> _WHAT THIS TASK INVOLVES_:
Line by line, transcribe the data below exactly and pass over the images.

> _SUPPLIED MATERIAL_:
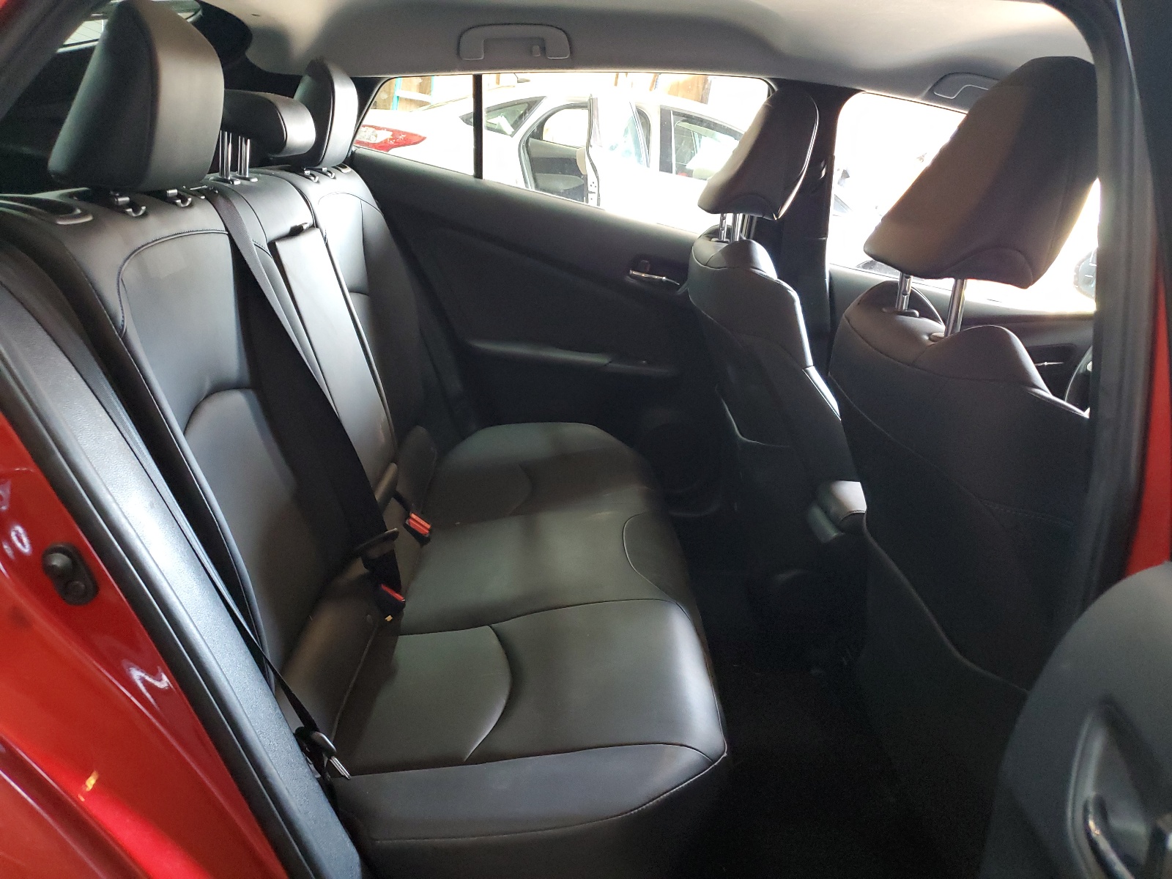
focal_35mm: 26
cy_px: 440
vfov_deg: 53.1
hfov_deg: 67.3
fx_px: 880
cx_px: 586
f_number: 1.5
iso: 336
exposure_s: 1/40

> _ANSWER SECTION_:
focal_35mm: 26
cy_px: 440
vfov_deg: 53.1
hfov_deg: 67.3
fx_px: 880
cx_px: 586
f_number: 1.5
iso: 336
exposure_s: 1/40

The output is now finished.